When something serious lands, three things happen at once:
Block first, ask later. If we can shut the front door on the attack without breaking your sites, we do, immediately. Ports, rules, access restrictions. These go in before a patch even exists.
Test the patch. Patches sometimes break things. We stage them, test against real configurations, and only push them once we know they hold.
Roll it out at scale. Thousands of customer environments, updated cleanly. This is the part most people underestimate.
And when something's happening, you hear from us. Plain English, with the parts that affect your site flagged up front. All of which sounds good, but here's what it looked like the last time we ran the playbook in earnest.
The cPanel incident
Earlier this year, a serious flaw in cPanel hit the wider hosting ecosystem. CVE-2026-41940, CVSS 9.8: a CRLF injection in cPanel & WHM session handling that let unauthenticated attackers forge a root WHM session. cPanel sits underneath more than 70 million domains globally, so the blast radius was, well, the internet.
The emergency Targeted Security Release landed on April 28, 2026. Active exploitation had already been traced back to late February, which meant attackers had a roughly two-monthhead start before public disclosure. At least 44,000 cPanel servers were compromised in the first wave. Public reports tied the activity to crypto mining, data theft, and a Go-based Linux encryptor branded “.sorry” deployed across compromised hosts. CISA added the CVE to its KEV list with a federal civilian patch deadline of May 3, 2026.
Our team’s response held to three things, in this order:
Within hours of the first credible reports, we restricted access at the network level on managed servers. Engineers were running mitigations before the public advisory was widely circulated. When a follow-up TSR landed ten days later covering three more flaws (CVE-2026-29201, 29202, and 29203), we did the same again.
We didn't wait for the official patch to ship. Mitigations went on first, blocking the routes attackers were already using. When the patch finally landed, we tested it against our own configurations (patches do break things, especially in their first hours), then rolled it out across managed servers as fast as we safely could.
Customers got told. Not in vague “we are aware of an ongoing situation” boilerplate. Actual information, plain English, with anything you needed to do (or not do) called out near the top.
For anyone running the same software on their own unmanaged box, the bad 'time period’ was the gap between finding out and fixing it. They had to spot the advisory, work out if it applied, pick a mitigation, test it, and ship it, usually mid-working-day. On our managed servers, that whole chain was already running before most of the public reports went out.
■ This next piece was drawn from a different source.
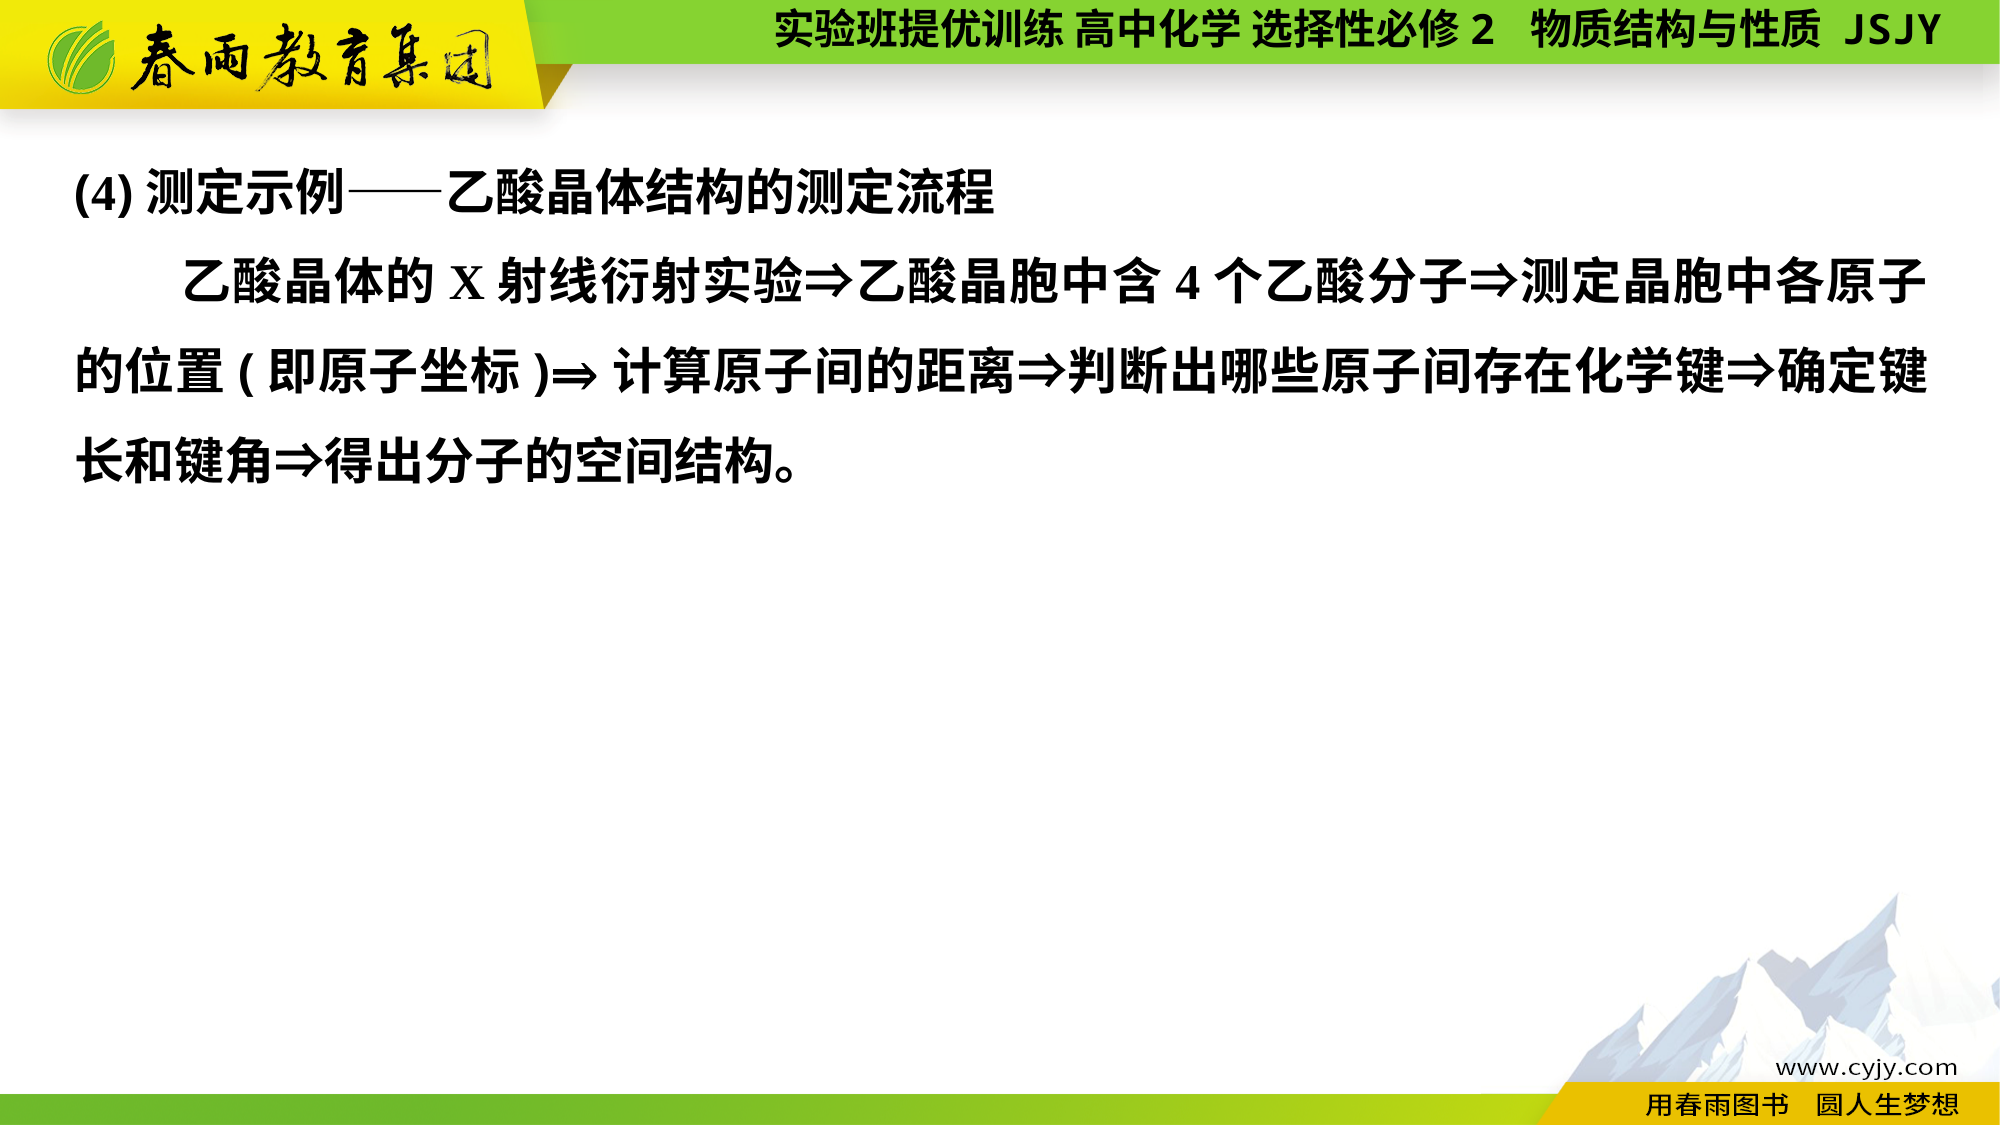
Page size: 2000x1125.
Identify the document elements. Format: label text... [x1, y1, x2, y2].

picture [0, 0, 2000, 1125]
list (4)测定示例——乙酸晶体结构的测定流程 乙酸晶体的X射线衍射实验⇒乙酸晶胞中含4个乙酸分子⇒测定晶胞中各原子的位置(即原子坐标)⇒计算原子间的距离⇒判断出哪些原子间存在化学键⇒确定键长和键角⇒得出分子的空间结构。 [59, 122, 1944, 502]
That’s how cPanel played out for our customers. The next one will be handled the same way.
Why this isn’t a one-off
Plenty of providers will declare an incident handled once the dust settles and go back to business as usual. We don’t, because the dust no longer ever settles. The next vulnerability is being written somewhere right now. So the question isn’t “did you handle that one?” It’s “have you built something that handles the next 50? And the 50 after that?”
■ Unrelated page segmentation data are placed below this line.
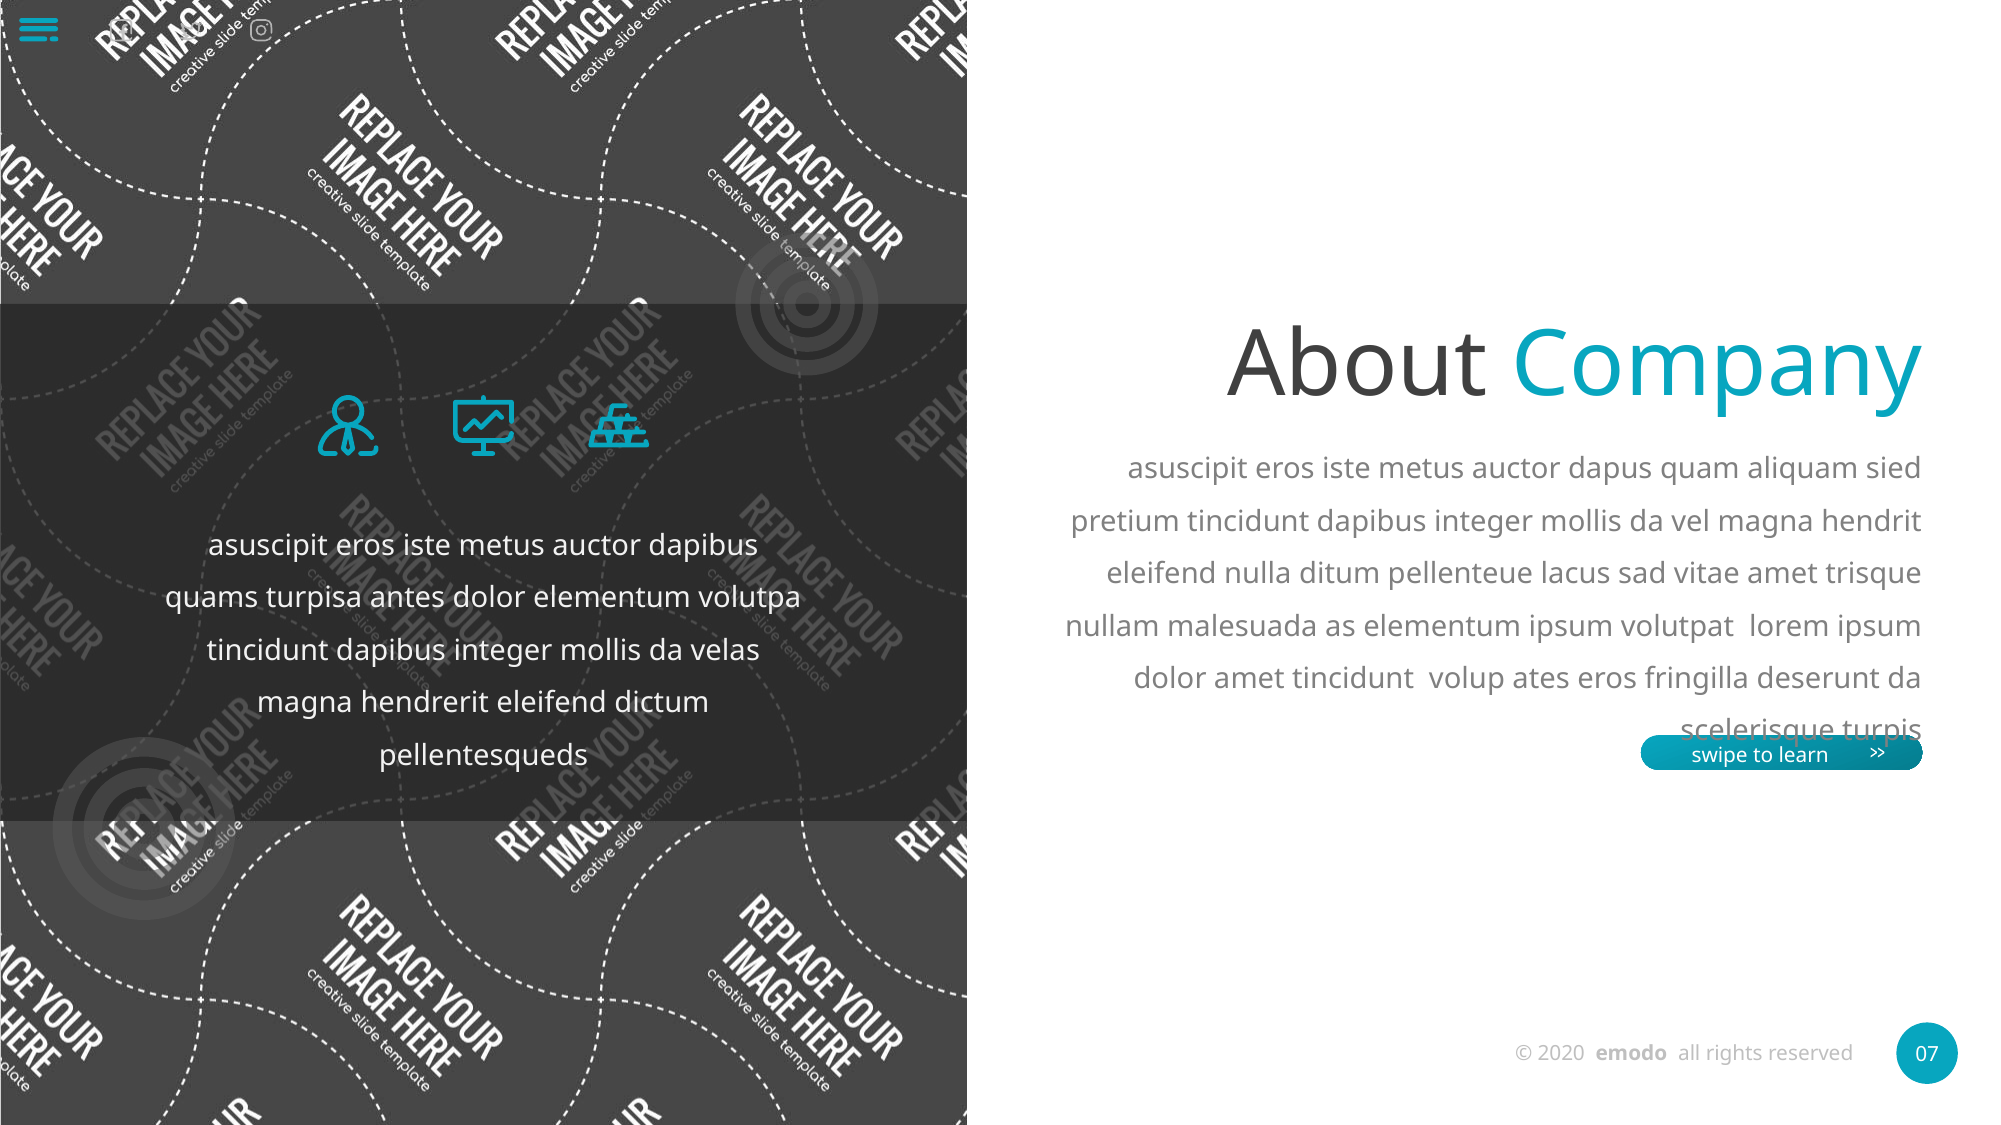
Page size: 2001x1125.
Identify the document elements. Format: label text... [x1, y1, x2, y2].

text_box [0, 822, 967, 1125]
text_box asuscipit eros iste metus auctor dapibus quams turpisa antes dolor elementum volutpa tincidunt dapibus integer mollis da velas magna hendrerit eleifend dictum pellentesqueds [159, 508, 807, 771]
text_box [317, 394, 650, 456]
text_box [734, 231, 880, 377]
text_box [1640, 722, 1923, 771]
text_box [1523, 1022, 1958, 1084]
text_box [0, 303, 968, 822]
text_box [19, 17, 273, 42]
text_box [0, 0, 967, 303]
text_box About Company [1120, 303, 1923, 414]
text_box asuscipit eros iste metus auctor dapus quam aliquam sied pretium tincidunt dapibus integer mollis da vel magna hendrit eleifend nulla ditum pellenteue lacus sad vitae amet trisque nullam malesuada as elementum ipsum volutpat lorem ipsum dolor amet tincidunt volup ates eros fringilla deserunt da scelerisque turpis [1033, 432, 1923, 747]
text_box [51, 735, 237, 922]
Here’s what a properly managed hosting system looks like:
A team watching threats in real time, every day of the year, working from mitigation playbooks that don’t depend on a patch existing yet.
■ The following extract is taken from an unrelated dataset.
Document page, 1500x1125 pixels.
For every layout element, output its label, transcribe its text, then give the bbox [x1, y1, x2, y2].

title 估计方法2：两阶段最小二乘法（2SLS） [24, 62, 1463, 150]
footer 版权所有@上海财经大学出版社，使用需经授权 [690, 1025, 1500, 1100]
Direct lines to software vendors, so we’re often in motion before public disclosure.
Real people on the other end. Not scripts.
Where this leaves you
Honestly? If you’re already on a managed plan with us, not much. Carry on. When the next thing hits the news (and it will), you can carry on then too, because we’ll have been on it for hours already. Watching for these incidents is what we’re here for, so you don’t have to.